# 1968 GTO seat belt question



## joedee (Dec 13, 2012)

I have seen two differnt types of seat belts in 1968 GTO's. Some (like mine) have a black connector on the ends with a Blue GM emblems in the middle. Other have a silver connector on the end with a Black emblem. What was the correct belt in 1968?

Thank you,
Joe


----------



## joedee (Dec 13, 2012)

I think I found my answer doing a search. Looks like black with the GM logo was standard.

Joe


----------



## 68lover (Jun 5, 2013)

*seat belt covers*

Had the same problem...the covers usually match the color of the interior.
But the catch is. The front seat belts have the GM logo in the center button and that back ones have the Fisher Body logo.


----------



## joedee (Dec 13, 2012)

68lover said:


> Had the same problem...the covers usually match the color of the interior.
> But the catch is. The front seat belts have the GM logo in the center button and that back ones have the Fisher Body logo.
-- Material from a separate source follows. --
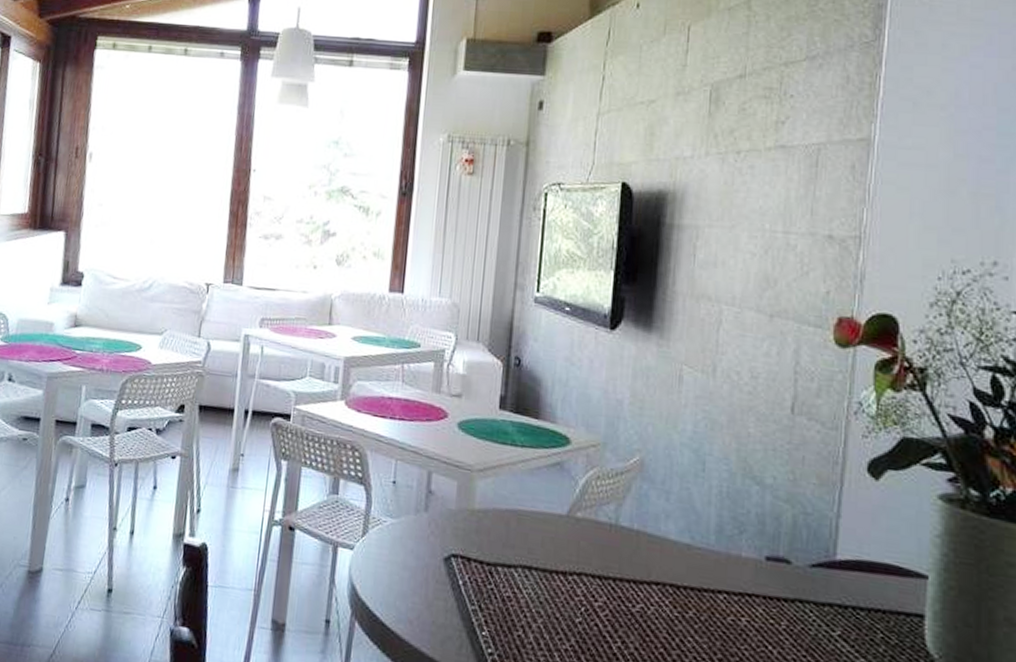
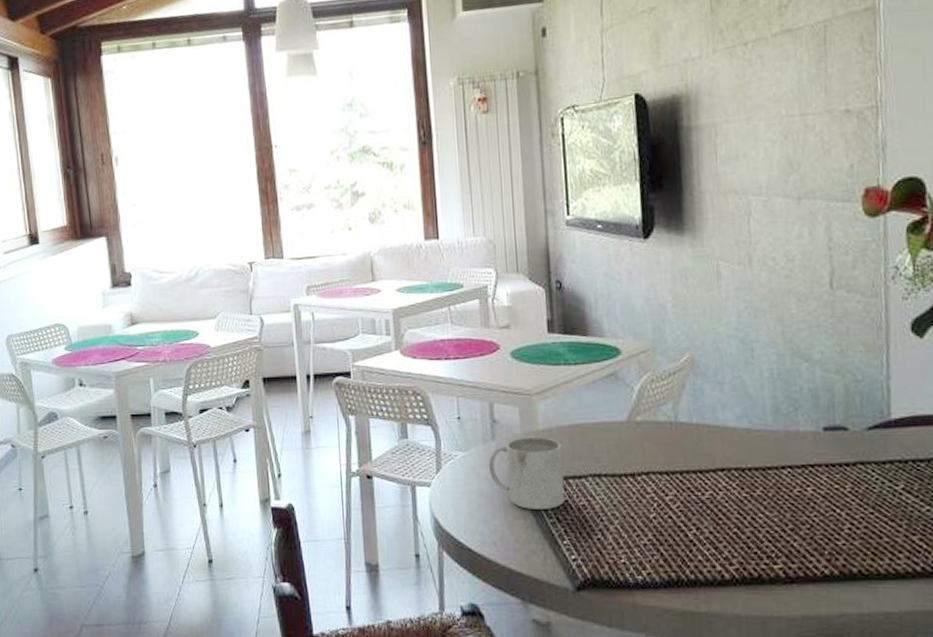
mug: none [417,513,496,596] -> present [489,436,565,509]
That's interesting. I did not know that. I will have to look at mine.

Joe


----------



## jmt455 (Mar 26, 2012)

joedee said:


> I think I found my answer doing a search. Looks like black with the GM logo was standard.
> 
> Joe


Correct.
The small, silver buckles were part of the Deluxe (color-keyed) Seat Belts option.


----------



## BearGFR (Aug 25, 2008)

:agree Both are correct. The smaller silver buckled belts were the deluxe belts, the larger black buckled ones were the standard belts.

Bear


----------



## 68GTO4004Spd (Jun 19, 2008)

They have seat belts???????


----------



## joedee (Dec 13, 2012)

68GTO4004Spd said:


> They have seat belts???????


I know. :agree Back in the day we never even paid attention to seat belts. They got pushed under the seat to get them out of the way.


----------